那船员急的满头大汗,跺着脚说道:“我的爷,您怎么就听不明白呢,这不是船票不船票的问题,您给我一万两银子又有什么用,河灵大人非要吃…您也没办法啊!”
“那就听天由命!”秦风话音落,背后的重刀抽出,然后被他重重的插在地板上,看那样子,他不是要和几个船员殊死斗争,就是要和那所谓的河灵拼死一战。
船舱里除了秦风之外,余下的几乎都通晓河灵之事,有几个见秦风执意要拦着的,顿时勃然大怒,其中一个大肚便便的中年人,立刻剥开众人,两步来到了秦风面前,指着秦风的鼻子骂道:“你这个混账东西,你想死没人拦着你,但你不能把老子也拉过去跟你陪葬!老子可是朝廷中的人,识相点就跟我闪开!”
“朝廷中的人?”秦风叨念了几声。
印象中,陈观之好像也是朝廷中的人啊,可惜,他对“朝廷中的人”并不敢兴趣,也不惧怕,便轻轻一笑的道:“你好像很怕死,那你就将那小孩抢过来吧,看看是你先被河灵杀死,还是被我杀死?”
那中年人心神一凛,秦风可是武将,他不过是一个武者,实力相差悬殊。
断然不敢轻举妄动。
没准等自己还没捞到那个小孩,自己的胳膊就已经被秦风给一刀斩断了。
不过,朝廷中的人可都不是如此傻的,既然能成为朝廷中的人,就一定有他的道理,他知道自己硬碰硬不是秦风的对手,便开始鼓动起全船的人,开始疯狂游说、恐吓那些不知道真相的旅客。
在大舱之中,还有两位武将成员,被那朝廷中的人这样一说,吓得脸都绿了,纷纷加入到朝廷中人的队伍之中,开始逼迫秦风让开,让那女人将孩子交出来。
与从同时,河灵也更加凶残了,开始接连不断的撞击着大船,很快,船长开始喊话了,说船的侧翼受到了攻击,再来两下船就要沉了。
那朝廷中的人这下更急了,对另外的两个武将下了死命令,“你们两个把他给我拦住,我去抢那个小孩,再不快一点的话,咱们一船的人都得死!”

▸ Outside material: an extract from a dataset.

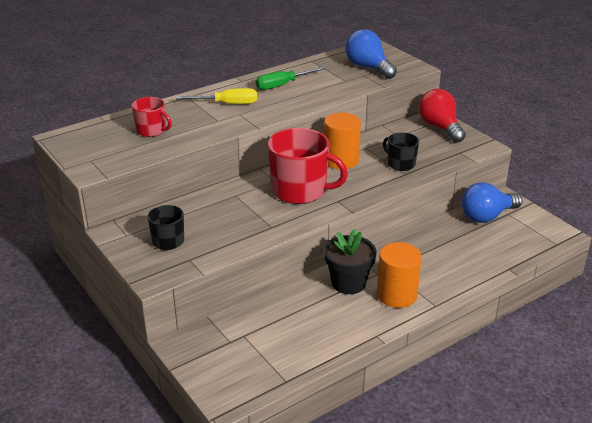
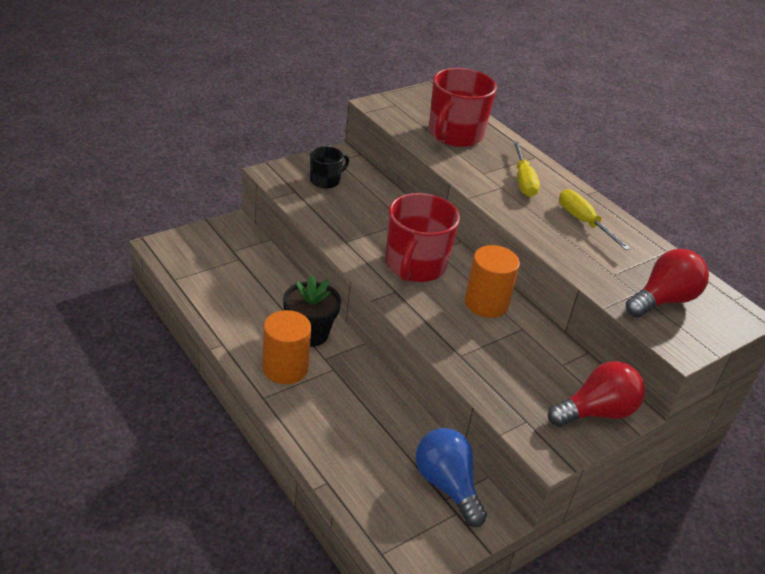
camera: 85 degrees right, 5 degrees up
(151, 130) = (455, 134): red mug -> red mug, size x1.86
(283, 85) = (583, 222): green screwdriver -> yellow screwdriver
(368, 67) = (663, 300): blue light bulb -> red light bulb
(400, 164) = (484, 354): black mug -> none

话音落,秦风的声音响起,“看来,你还是把我的话当成耳旁风了!”
“刷”的一声,就在中年人开始去抢女人怀里的孩子的时候,秦风忽然动了,进阶的迷踪步,连续踩着十多个点,直接来到了朝廷中人的面前,刀一转,刀背被他当成了棍子,用力照着他的膝盖一敲。
但听“啪”的一声,那中年人旋即惨叫起来。
他的一条腿,竟然被秦风给敲断了!
另外两个武将见罢,纷纷想要上去帮忙,却被另外一个黑衣少年拦住了,“不许从这过!”那黑衣少年喝道。
俩武将交换了一个眼神,一人过来给了他一个巴掌,直接将他抽昏了过去。